BioMed is not alone in its confidence in the future of life sciences. A report from Sugar Land, TX-based Industrial Info Resources shows 257 biotech/pharmaceutical projects with a total value of $15.4 billion started construction in North America in 2006. This compares to 319 projects valued at $11.9 billion that went into construction in 2005. The current year looks to be even better. More than $2.4 billion of capital and maintenance projects were scheduled to begin from January through March, and some 429 projects valued at $16.6 billion are scheduled to begin construction during the year as a whole.

In addition to increasing investment in life science, IIR reports improvement in what it calls the fallout rate: only 12.47% of projects scheduled to start construction in 2006 failed to advance, compared to 14.06% in 2005. IIR says the industry’s ability to plan appropriately for future growth underscores its growing maturity.

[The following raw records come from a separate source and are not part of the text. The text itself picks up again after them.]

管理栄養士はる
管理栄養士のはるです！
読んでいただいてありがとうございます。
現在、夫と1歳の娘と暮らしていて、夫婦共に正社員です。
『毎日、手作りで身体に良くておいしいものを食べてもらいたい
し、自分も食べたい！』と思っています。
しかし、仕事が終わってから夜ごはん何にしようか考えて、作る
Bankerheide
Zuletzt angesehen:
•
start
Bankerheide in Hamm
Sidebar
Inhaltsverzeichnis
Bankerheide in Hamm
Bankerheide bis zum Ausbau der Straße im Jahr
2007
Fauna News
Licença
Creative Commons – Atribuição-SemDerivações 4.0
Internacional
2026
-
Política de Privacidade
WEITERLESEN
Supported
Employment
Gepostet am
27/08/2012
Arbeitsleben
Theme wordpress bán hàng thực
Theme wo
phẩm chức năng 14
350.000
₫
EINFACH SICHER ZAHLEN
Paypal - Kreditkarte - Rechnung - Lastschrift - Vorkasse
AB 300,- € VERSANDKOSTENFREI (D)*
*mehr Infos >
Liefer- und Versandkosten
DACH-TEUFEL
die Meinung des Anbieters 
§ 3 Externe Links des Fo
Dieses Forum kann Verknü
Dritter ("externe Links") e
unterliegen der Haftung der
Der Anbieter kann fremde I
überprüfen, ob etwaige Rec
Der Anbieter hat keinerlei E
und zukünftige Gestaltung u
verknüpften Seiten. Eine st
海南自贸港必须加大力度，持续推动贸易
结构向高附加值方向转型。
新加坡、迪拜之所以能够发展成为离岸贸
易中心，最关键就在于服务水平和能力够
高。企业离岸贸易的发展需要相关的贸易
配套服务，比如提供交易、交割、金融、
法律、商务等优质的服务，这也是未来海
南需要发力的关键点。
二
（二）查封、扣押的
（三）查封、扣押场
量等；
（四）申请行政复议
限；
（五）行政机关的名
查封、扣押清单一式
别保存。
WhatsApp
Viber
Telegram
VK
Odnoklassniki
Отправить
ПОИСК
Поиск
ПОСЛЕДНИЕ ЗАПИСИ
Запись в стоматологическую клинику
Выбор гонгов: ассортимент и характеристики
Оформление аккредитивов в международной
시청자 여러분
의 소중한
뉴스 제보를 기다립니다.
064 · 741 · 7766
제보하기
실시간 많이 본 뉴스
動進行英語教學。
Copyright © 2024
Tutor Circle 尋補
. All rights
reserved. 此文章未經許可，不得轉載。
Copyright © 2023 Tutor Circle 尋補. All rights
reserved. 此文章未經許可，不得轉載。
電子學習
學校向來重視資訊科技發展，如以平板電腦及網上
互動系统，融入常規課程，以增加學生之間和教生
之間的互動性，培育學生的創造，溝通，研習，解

However, as another report from New York City consulting firm Accenture reveals, the significance of Pfizer’s downsizing should not be minimized. According to the report, $1 trillion of “enterprise value,” a measure of future profitability, has been wiped out through investors’ loss of faith in drug-makers’ growth prospects. Accenture attributes the loss of faith to a profit squeeze from the growing popularity of generic drugs; a marketing “arms race” that has diverted resources from research and provoked public backlash; and soaring research and development costs. The report says companies typically spend $500 million to $2 billion to bring new drugs or technologies to market.

The industry has responded to its troubles through mergers and acquisitions. According to London-based M&A tracker Dealogic plc , a record 1,009 biotech, pharmaceutical and medical device companies were acquired in 2006, up from 923 in 2005 and 740 in 2004. The total value of last year’s acquisitions was $135.9 billion. But this route does not necessarily guarantee a solution. Boston Scientific Corp. of Natick, MA saw its shares fall 40% after its $27-billion purchase of Santa Clara, CA-based Guidant Corp. last year.

How the industry ultimately shakes out won’t be known for several years. In the meantime, new deals continue. Among the more recent transactions, CEL-SCI Corp. of Vienna, VA signed a letter of intent with BioProperties Inc. of Irvine, CA for the latter to acquire and build out a turnkey drug manufacturing facility for the new cancer drug Multikine. The FDA recently gave CEL-SCI the green light to start a Phase III clinical trial of the product. The $15-million BioProperties facility would be used for the trial.